Ganesh led us up the side stairs, and there, under a dome of 108 gold leaf tiles was this most stunning Nataraja. After practicing and teaching in front of a beautiful Nataraja at City Yoga, for almost 14 years, I felt connected and as moved as I have ever been.
We gratefully accepted blessings from Ganesh and promised to remember him to our mutual friends. So I put it out there to all of you.
Temple Story – and the reason behind the Dancing Shiva, or Nataraja:
The story of Chidambaram begins with the legend of Shiva strolling into the Thillai tree forest.

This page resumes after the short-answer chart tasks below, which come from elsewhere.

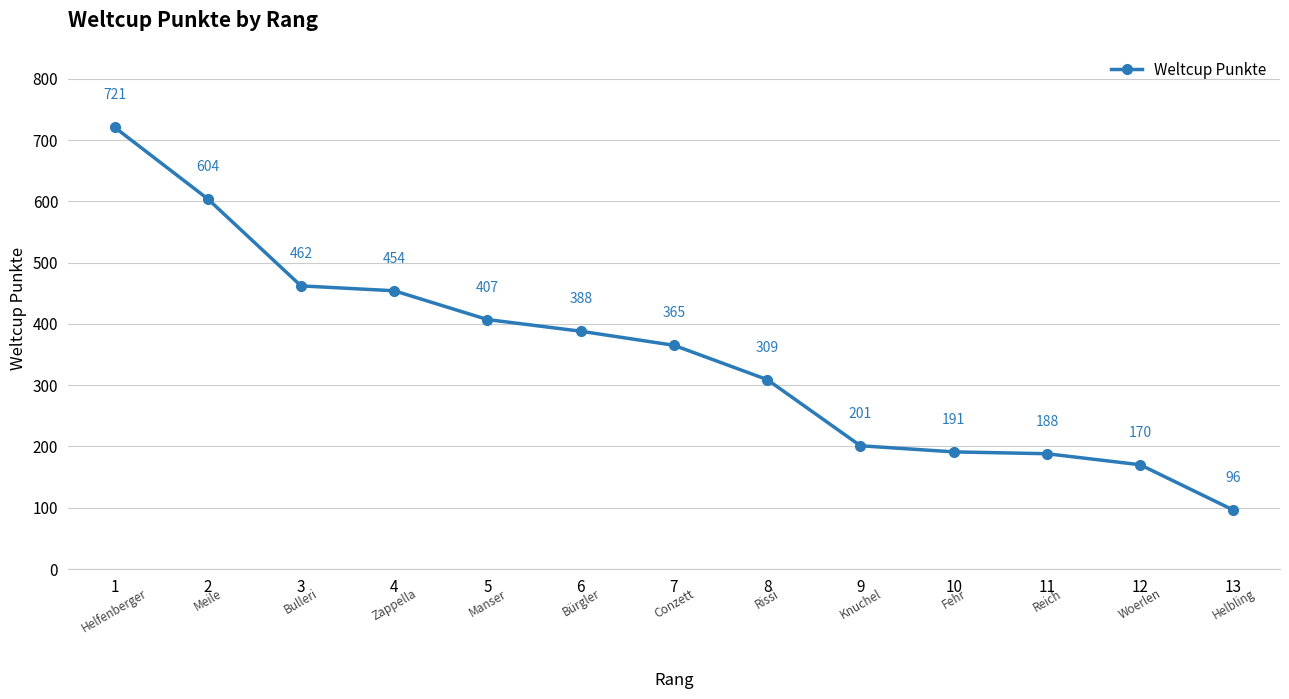

What is the sum of all values?

4556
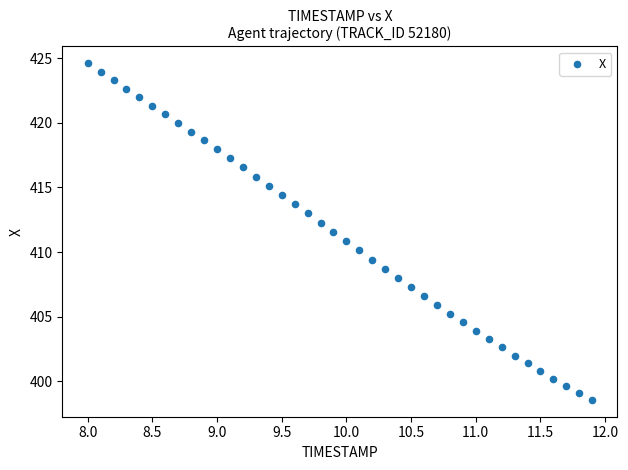

What is the range of X values (max minus min)?

3.9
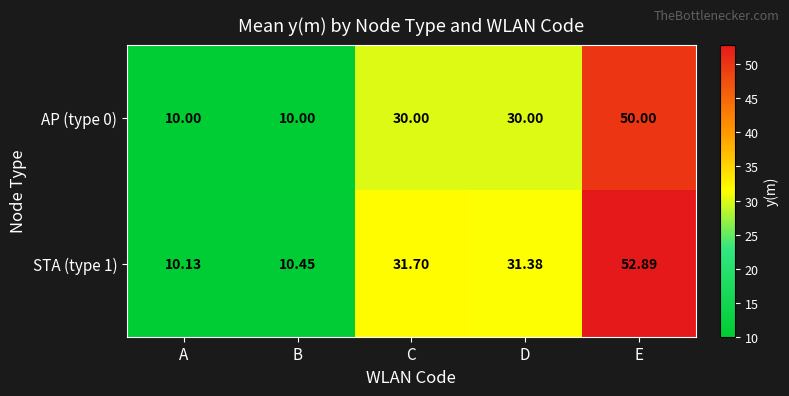

Which category has the lowest value in the STA (type 1) series?

A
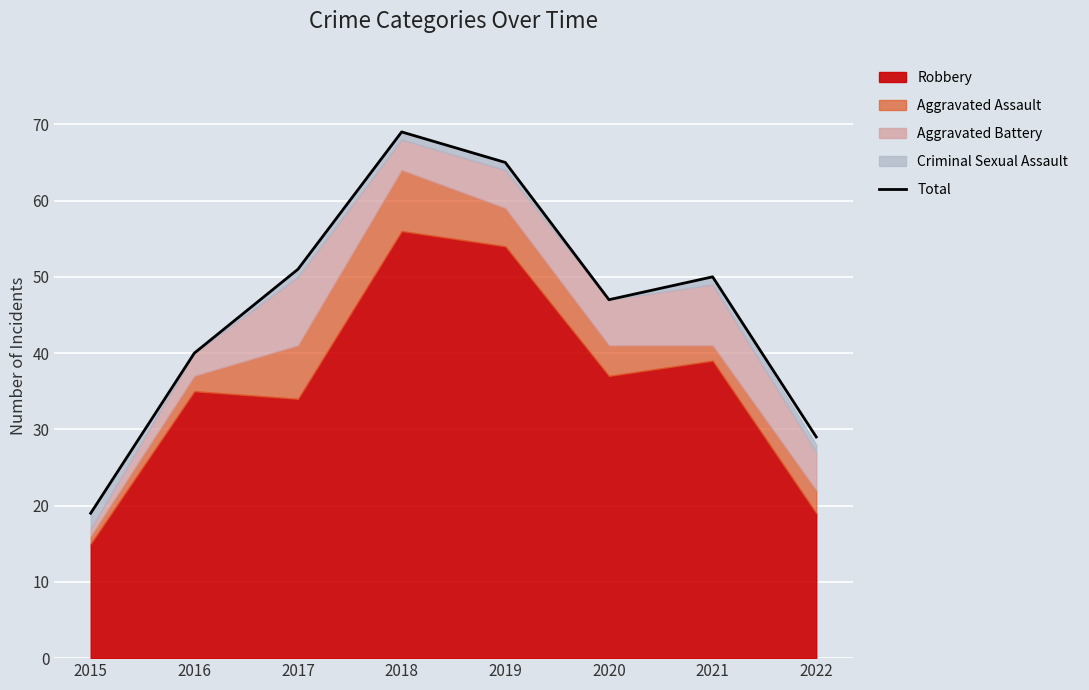

Approximately how many times larger is the value at 2021 compared to 2018?

0.7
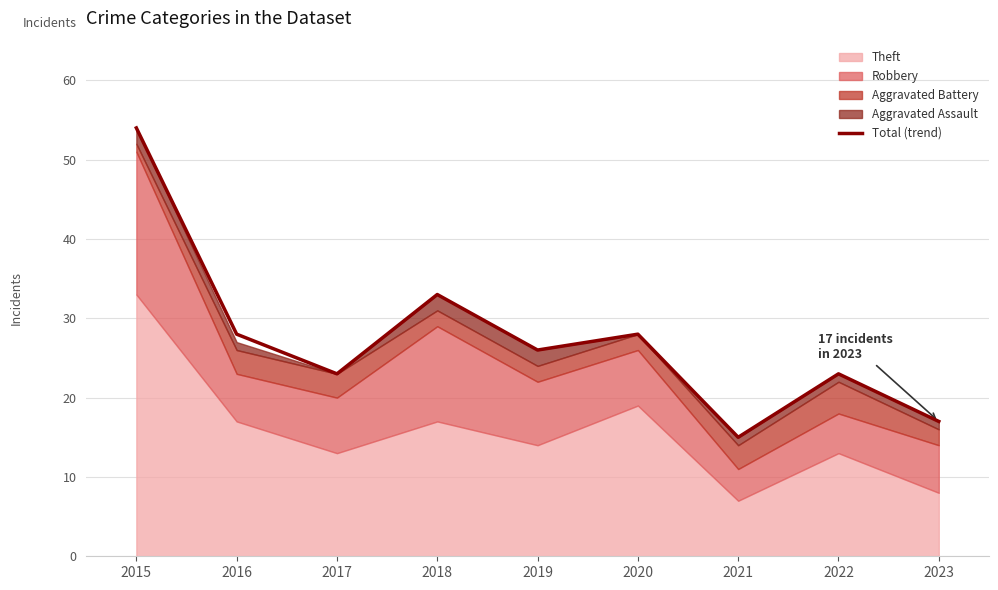

Reading left to right, what are all the values shown in this chart?

54	28	23	33	26	28	15	23	17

In the Thillai forests lived a group of saints or ‘rishis’ who believed in magic and that God can be controlled by rituals and ‘mantras’ or magical words. Shiva arrives with resplendent beauty and brilliance, assuming the form of a merchant. He is followed by Vishnu as Mohini. The rishis and their wives are enchanted by the brilliance and the beauty of the handsome mendicant and his consort. Seeing their womenfolk enchanted, the rishis get enraged and invoke scores of ‘serpents’ (Sanskrit: Nāga) by performing magical rituals. Shiva lifts the serpents and dons them as ornaments on his matted locks, neck and waist. Further enraged, the rishis invoke a fierce tiger, which Shiva skins and dons as a shawl around his waist. Frustrated, the rishis gather their strength and invoke a powerful demon Muyalakan – a symbol of complete arrogance and ignorance. Shiva, wearing a gentle smile, steps on the demon’s back, immobilizes him and performs the Ánanda Thaandava (the dance of eternal bliss) and discloses his true form. The rishis surrender, realizing that this Lord is the truth and he is beyond magic and rituals.
The demon under Nataraja’s feet signifies that ignorance is under his feet
The Fire in this hand (power of destruction) means destroyer of evil
The raised hand signifies that he is the savior of all life.
The Ring at the back signifies the cosmos.
The drum in his hand signifies the origin of Life.